RECORD EXTRACTS START

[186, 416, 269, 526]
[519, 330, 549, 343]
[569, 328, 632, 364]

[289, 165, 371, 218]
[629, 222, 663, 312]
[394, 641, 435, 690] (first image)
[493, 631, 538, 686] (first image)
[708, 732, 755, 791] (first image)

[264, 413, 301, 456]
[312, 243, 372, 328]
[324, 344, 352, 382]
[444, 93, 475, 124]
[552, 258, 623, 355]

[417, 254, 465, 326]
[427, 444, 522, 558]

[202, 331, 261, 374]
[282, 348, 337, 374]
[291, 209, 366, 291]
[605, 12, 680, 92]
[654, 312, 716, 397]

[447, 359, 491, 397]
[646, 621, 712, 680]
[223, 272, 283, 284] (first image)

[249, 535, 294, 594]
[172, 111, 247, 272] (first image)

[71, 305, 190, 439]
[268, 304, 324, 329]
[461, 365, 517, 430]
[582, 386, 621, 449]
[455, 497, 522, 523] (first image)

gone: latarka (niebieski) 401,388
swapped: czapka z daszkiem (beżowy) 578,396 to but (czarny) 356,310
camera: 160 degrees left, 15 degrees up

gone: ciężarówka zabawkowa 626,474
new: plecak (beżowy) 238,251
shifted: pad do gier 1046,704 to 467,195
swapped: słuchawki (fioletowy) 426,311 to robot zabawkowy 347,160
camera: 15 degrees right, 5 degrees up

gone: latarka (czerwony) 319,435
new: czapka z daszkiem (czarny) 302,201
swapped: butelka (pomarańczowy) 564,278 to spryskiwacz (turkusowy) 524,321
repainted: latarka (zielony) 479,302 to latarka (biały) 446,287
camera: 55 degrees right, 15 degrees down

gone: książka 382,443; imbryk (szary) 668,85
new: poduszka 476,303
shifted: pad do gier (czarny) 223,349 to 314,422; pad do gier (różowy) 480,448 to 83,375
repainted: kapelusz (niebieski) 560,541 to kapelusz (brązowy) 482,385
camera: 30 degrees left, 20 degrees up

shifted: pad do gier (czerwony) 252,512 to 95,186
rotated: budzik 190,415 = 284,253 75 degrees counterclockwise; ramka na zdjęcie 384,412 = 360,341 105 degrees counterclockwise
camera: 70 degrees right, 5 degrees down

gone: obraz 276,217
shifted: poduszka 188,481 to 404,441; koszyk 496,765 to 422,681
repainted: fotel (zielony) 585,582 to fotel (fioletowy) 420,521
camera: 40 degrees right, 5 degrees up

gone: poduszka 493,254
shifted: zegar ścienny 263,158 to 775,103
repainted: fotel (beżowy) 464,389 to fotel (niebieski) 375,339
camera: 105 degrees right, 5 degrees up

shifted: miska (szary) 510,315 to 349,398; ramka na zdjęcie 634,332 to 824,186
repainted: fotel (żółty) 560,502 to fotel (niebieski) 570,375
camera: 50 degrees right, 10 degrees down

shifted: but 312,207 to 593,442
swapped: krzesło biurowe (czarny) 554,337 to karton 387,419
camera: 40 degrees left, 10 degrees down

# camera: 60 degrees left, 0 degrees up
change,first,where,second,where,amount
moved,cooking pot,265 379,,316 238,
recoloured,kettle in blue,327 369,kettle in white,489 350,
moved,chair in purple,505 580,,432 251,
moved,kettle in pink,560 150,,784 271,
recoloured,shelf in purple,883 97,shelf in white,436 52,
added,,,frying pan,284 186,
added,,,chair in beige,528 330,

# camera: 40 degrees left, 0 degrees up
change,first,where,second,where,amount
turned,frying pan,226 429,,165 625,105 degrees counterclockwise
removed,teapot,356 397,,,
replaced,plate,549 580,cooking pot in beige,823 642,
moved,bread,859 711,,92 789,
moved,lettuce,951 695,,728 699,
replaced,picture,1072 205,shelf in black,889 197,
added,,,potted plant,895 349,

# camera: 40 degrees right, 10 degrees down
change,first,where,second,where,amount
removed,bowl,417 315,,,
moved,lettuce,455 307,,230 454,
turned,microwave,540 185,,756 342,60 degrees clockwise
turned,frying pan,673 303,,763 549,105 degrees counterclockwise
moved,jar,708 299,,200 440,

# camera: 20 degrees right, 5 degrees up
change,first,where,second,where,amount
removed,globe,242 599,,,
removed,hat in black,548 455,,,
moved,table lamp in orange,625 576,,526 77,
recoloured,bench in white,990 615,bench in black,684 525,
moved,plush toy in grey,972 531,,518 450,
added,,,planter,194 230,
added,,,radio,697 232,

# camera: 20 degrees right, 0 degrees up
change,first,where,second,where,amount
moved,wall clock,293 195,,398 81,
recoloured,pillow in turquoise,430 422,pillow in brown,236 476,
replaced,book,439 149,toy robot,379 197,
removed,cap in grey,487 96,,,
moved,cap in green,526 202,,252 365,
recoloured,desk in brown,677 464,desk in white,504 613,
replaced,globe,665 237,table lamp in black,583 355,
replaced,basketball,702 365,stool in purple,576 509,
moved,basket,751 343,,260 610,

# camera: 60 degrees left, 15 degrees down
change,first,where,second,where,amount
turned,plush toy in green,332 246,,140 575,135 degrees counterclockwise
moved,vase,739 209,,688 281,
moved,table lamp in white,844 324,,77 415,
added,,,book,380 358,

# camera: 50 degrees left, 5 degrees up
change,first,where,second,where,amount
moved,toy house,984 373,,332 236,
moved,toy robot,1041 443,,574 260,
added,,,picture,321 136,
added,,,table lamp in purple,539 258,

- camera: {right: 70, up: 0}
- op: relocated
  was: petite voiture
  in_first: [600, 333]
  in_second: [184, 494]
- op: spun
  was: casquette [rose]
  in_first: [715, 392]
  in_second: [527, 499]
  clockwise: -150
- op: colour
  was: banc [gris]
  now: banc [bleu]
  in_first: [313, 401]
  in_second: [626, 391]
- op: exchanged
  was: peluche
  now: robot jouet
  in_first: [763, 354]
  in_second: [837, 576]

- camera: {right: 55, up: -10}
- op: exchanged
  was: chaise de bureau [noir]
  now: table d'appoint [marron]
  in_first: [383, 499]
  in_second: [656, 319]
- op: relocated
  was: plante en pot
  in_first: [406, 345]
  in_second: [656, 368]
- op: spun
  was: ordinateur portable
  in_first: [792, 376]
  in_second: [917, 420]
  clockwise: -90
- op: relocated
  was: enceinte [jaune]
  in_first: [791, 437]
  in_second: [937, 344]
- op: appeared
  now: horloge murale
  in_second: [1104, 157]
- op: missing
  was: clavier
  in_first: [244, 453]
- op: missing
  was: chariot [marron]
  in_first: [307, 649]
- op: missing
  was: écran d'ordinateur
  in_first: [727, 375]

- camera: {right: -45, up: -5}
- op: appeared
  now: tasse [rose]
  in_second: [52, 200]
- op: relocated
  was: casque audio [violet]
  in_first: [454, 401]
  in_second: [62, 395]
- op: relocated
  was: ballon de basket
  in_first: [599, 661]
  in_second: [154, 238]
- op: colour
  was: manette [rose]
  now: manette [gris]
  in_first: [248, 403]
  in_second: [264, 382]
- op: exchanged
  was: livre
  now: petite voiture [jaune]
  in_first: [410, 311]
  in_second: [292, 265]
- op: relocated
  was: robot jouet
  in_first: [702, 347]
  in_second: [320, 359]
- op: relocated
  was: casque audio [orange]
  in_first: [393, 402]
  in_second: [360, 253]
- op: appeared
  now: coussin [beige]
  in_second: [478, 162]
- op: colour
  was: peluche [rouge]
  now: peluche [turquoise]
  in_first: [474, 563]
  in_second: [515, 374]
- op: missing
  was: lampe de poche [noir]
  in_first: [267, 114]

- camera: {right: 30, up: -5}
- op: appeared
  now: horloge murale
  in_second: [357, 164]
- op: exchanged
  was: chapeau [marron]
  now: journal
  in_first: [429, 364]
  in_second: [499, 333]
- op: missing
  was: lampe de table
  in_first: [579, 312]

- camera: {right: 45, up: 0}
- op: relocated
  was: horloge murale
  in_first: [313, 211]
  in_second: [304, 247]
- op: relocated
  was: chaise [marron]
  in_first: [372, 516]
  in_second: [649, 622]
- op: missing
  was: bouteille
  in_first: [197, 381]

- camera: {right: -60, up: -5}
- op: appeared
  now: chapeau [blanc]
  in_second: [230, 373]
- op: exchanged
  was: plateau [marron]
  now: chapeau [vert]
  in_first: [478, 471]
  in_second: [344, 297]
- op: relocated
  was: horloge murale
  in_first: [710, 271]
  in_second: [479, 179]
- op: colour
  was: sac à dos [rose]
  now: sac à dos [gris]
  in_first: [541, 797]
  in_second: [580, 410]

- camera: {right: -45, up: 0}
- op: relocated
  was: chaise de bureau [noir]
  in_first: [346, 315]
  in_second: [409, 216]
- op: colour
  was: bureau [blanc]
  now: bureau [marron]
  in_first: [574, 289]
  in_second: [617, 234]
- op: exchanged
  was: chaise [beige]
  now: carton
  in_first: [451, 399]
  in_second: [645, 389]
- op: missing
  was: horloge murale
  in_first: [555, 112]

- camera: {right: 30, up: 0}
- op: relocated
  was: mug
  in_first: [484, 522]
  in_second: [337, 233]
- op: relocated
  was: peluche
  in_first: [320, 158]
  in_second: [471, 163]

RECORD EXTRACTS END

Only the lines above starting with the one with "in_second: [184, 494]" and going through the one with "in_first: [763, 354]" are to be copied, word for word and with both ends kept.

  in_second: [184, 494]
- op: spun
  was: casquette [rose]
  in_first: [715, 392]
  in_second: [527, 499]
  clockwise: -150
- op: colour
  was: banc [gris]
  now: banc [bleu]
  in_first: [313, 401]
  in_second: [626, 391]
- op: exchanged
  was: peluche
  now: robot jouet
  in_first: [763, 354]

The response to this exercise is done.